NEHRU AND EISENHOWER
WHETHER or not Mr. Nehru's visit to Washington marks a high spot in the attempt by the US to woo the un- committed Afro-Asian States, it is certainly true that no one would have thought of a rapprochement between India and America some months ago. But now the shadows cast by Formosa and Viet Nam have been lost in the glare from the direction of Suez, and New Delhi and Washington have un- expectedly found themselves pulling in the same direction at the coat-tails of the British and French Governments.
However, as Mr. James Reston has remarked in the New York Times, less may come out of this meeting than was expected. Meetings at the summit have traditionally been surrounded by such a cloud of vague good will that they have tended to look like an advertisement for Paramount, but no amount of hand-shaking can conceal the fact that, on the basic problem of the world today, American and Indian points of view are wide apart. That basic problem is one of the future behaviour and evolution of the Soviet Union. For America Communism is a threat and the Soviet system of government morally corrupt. For India neither of these things is true, and the difference of interpretation could be seen at work over Hungary. China, indeed, may appear as a menace from New Delhi and Washington, but views on how to deal with possible Chinese expansion into South-East Asia differ.
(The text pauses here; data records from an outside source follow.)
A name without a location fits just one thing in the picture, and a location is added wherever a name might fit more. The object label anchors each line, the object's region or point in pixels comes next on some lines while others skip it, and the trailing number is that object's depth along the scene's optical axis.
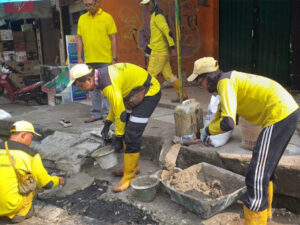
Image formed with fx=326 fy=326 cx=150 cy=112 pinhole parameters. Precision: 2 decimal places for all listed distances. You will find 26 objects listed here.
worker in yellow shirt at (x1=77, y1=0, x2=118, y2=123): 5.47
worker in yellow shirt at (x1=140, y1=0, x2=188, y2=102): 5.92
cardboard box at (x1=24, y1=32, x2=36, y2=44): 12.05
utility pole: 5.07
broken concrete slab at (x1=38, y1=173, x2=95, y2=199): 4.27
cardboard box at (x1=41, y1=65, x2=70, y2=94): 7.84
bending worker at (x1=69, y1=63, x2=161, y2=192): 3.55
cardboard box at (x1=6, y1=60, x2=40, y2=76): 11.95
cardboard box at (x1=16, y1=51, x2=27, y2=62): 11.98
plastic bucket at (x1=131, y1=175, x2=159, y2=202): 3.75
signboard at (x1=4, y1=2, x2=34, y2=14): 10.05
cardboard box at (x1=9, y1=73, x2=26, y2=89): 11.75
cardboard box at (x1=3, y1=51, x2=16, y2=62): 11.79
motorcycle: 9.75
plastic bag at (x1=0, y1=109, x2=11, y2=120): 6.57
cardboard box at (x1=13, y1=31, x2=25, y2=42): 11.90
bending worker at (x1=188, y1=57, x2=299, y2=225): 2.78
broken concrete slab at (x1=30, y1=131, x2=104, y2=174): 4.86
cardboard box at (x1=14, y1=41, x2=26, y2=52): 11.98
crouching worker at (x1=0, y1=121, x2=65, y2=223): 3.34
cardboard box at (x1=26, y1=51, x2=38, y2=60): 12.15
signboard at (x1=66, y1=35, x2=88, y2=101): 7.23
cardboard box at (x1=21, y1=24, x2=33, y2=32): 11.68
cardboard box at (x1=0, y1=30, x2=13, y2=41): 11.65
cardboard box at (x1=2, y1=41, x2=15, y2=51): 11.78
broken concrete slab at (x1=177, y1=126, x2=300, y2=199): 3.40
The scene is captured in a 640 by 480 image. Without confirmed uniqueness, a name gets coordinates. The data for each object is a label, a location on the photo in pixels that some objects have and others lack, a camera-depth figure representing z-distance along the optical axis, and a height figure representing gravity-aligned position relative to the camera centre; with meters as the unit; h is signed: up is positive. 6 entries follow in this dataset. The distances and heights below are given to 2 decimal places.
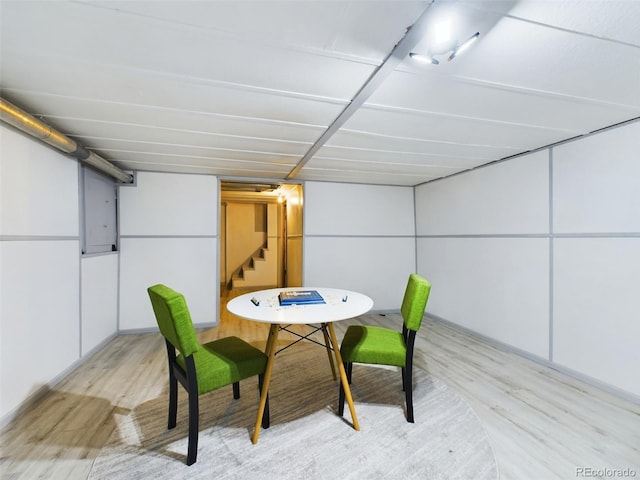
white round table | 1.74 -0.50
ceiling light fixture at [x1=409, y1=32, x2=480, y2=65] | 1.25 +0.90
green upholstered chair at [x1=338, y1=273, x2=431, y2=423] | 1.91 -0.79
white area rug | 1.54 -1.29
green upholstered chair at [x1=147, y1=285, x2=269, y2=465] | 1.54 -0.78
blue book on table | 2.10 -0.48
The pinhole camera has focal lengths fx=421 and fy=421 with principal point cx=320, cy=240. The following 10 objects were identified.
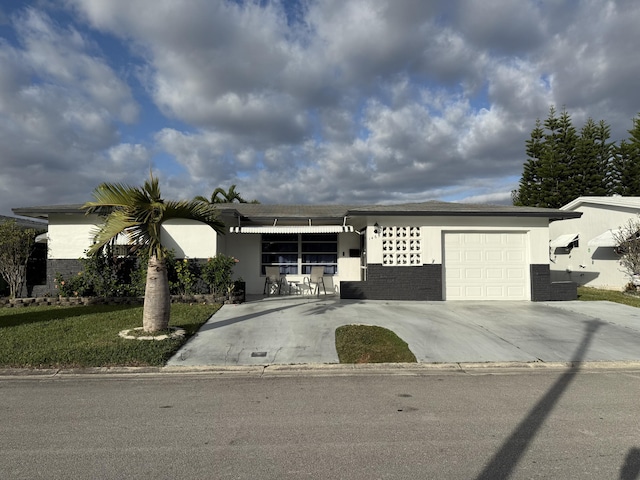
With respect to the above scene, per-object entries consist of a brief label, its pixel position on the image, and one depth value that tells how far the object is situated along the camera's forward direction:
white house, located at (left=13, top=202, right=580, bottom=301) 12.57
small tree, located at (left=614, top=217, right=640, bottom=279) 15.05
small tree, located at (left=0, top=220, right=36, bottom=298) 11.87
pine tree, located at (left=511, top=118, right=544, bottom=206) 31.69
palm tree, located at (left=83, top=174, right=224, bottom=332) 7.31
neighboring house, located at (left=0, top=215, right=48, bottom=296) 13.31
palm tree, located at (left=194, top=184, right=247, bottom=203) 34.66
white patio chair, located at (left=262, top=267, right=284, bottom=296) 14.64
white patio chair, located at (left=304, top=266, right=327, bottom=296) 14.42
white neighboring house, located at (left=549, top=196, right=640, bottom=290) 16.72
In the event of any move on the part of either Russia or China India and America would part company as to what to do about it, united though they might be on principles. The alarm that has been expressed by some Conservatives as to the possibility of America turning away from her Western allies in favour of the Bandung Powers is hardly justified. No permanent swop is possible, and the question would never have arisen if it had not been for our treatment of the Americans over Suez.